What is HTTPS handshake?

Title HTTPS Handshake: The Secret to Secure Online Communication

SEO Keywords: HTTPS, SSL/TLS, online security, encryption, handshake protocol

Intro

When you visit a website starting with https://, your browser and the website's server engage in a crucial process called the HTTPS handshake. This process ensures that your data remains confidential and tamper-proof during transmission. But what happens behind the scenes? In this 10-minute read, we'll dive into the world of SSL/TLS (Secure Sockets Layer/Transport Layer Security) to understand how the HTTPS handshake keeps your online interactions secure.

Main Blog Content

The HTTPS handshake is a negotiation process between your browser and the website's server that takes place every time you visit an HTTPS-protected site. The goal is to establish a trusted connection, verifying each party's identity and ensuring that the communication remains encrypted.
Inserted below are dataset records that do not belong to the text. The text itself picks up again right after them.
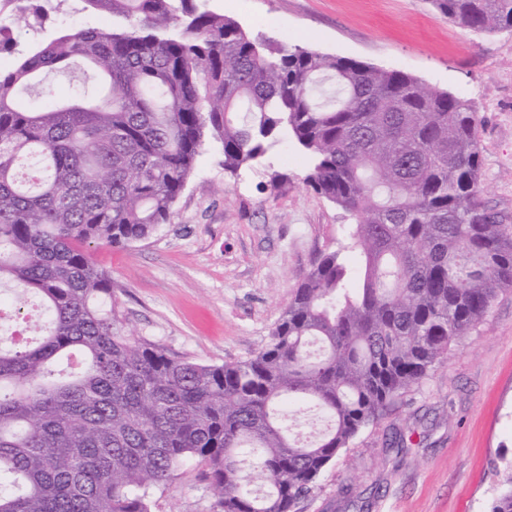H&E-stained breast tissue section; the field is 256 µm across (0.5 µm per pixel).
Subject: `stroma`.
I'll return each instance as SVG.
<instances>
[{"label": "stroma", "instance_id": "1", "mask_svg": "<svg viewBox=\"0 0 512 512\" xmlns=\"http://www.w3.org/2000/svg\"><path fill=\"white\" fill-rule=\"evenodd\" d=\"M253 36L352 58L468 99L479 120L480 199L512 224V32H477L431 0H210ZM206 142L167 224L125 248L91 245L139 338L202 363L249 358L268 342L344 212L307 183L281 142L261 165L225 172ZM512 459V290L421 384L363 429L298 512H490L496 466ZM202 466L182 465L151 512H213Z\"/></svg>", "mask_w": 512, "mask_h": 512}]
</instances>
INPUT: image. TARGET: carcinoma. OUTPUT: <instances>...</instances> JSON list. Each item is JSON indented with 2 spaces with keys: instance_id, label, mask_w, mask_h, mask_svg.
I'll list each match as a JSON object with an SVG mask.
<instances>
[{
  "instance_id": "obj_1",
  "label": "carcinoma",
  "mask_w": 512,
  "mask_h": 512,
  "mask_svg": "<svg viewBox=\"0 0 512 512\" xmlns=\"http://www.w3.org/2000/svg\"><path fill=\"white\" fill-rule=\"evenodd\" d=\"M67 2L0 0V297L45 315L21 344L0 320V512H150L189 461L217 512H296L512 289V224L478 197L477 112L408 73L252 36L208 0H78L110 27L43 38ZM432 3L512 31V0ZM76 69L102 91L44 86ZM207 135L232 174L292 140L351 219L267 344L221 365L125 329L87 252L167 223ZM311 412L327 425L304 439L288 421ZM496 475L490 512H512V463Z\"/></svg>"
}]
</instances>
Here's a step-by-step breakdown of the process:

1. Client Hello: Your browser initiates the handshake by sending a Client Hello message to the server, which includes:
   • A random session ID (to prevent replay attacks)
   • Supported SSL/TLS versions
   • Cipher suite preferences (e.g., AES-256-CBC or ChaCha20-Poly1305)
2. Server Hello: The server responds with a Server Hello message, containing:
   • Its own supported SSL/TLS version(s)
   • A chosen cipher suite (based on your browser's preferences)
   • A random session ID (to match the one sent by your browser)
3. Certificate: The server sends its SSL/TLS certificate, which includes:
   • The server's identity (domain name and/or organization information)
   • Public key
   • Digital signature (generated using a private key)
4. Verify Certificate: Your browser verifies the server's certificate by checking:
   • Whether it was issued by a trusted Certificate Authority (CA)
   • Whether the certificate is valid for the server's domain name
5. Pre-Master Secret: Your browser generates a random Pre-Master Secret and sends it to the server, which also generates its own.
6. Master Secret: The client and server use their respective Pre-Master Secrets to generate a shared Master Secret. This is done using a key agreement protocol like Diffie-Hellman (DH) or Elliptic Curve Diffie-Hellman (ECDH).
7. Encrypted Communication: Both parties use the Master Secret to encrypt and decrypt all subsequent communication, ensuring that only authorized parties can access the data.

Optional ASCII Diagram

Here's a simplified illustration of the HTTPS handshake:

          +---------------+
          |  Client    |
          +---------------+
                  |
                  | (1) Client Hello
                  v
          +---------------+
          |  Server     |
          +---------------+
                  |
                  | (2) Server Hello
                  v
          +---------------+
          |  Certificate  |
          +---------------+
                  |
                  | (3) Verify Certificate
                  v
          +---------------+
          |  Pre-Master Secret |
          +---------------+
                  |
                  | (4) Master Secret
                  v
          +---------------+
          |  Encrypted Communication |
          +---------------+

TL;DR

In summary, the HTTPS handshake is a crucial process that establishes a secure connection between your browser and an HTTPS-protected website. It involves:

• Client and server exchanging random session IDs and supported SSL/TLS versions
• Server sending its certificate for verification
• Generating a shared Master Secret using Pre-Master Secrets
• Encrypting communication using the Master Secret

This handshake ensures that your online interactions remain confidential, tamper-proof, and protected from eavesdropping and man-in-the-middle attacks.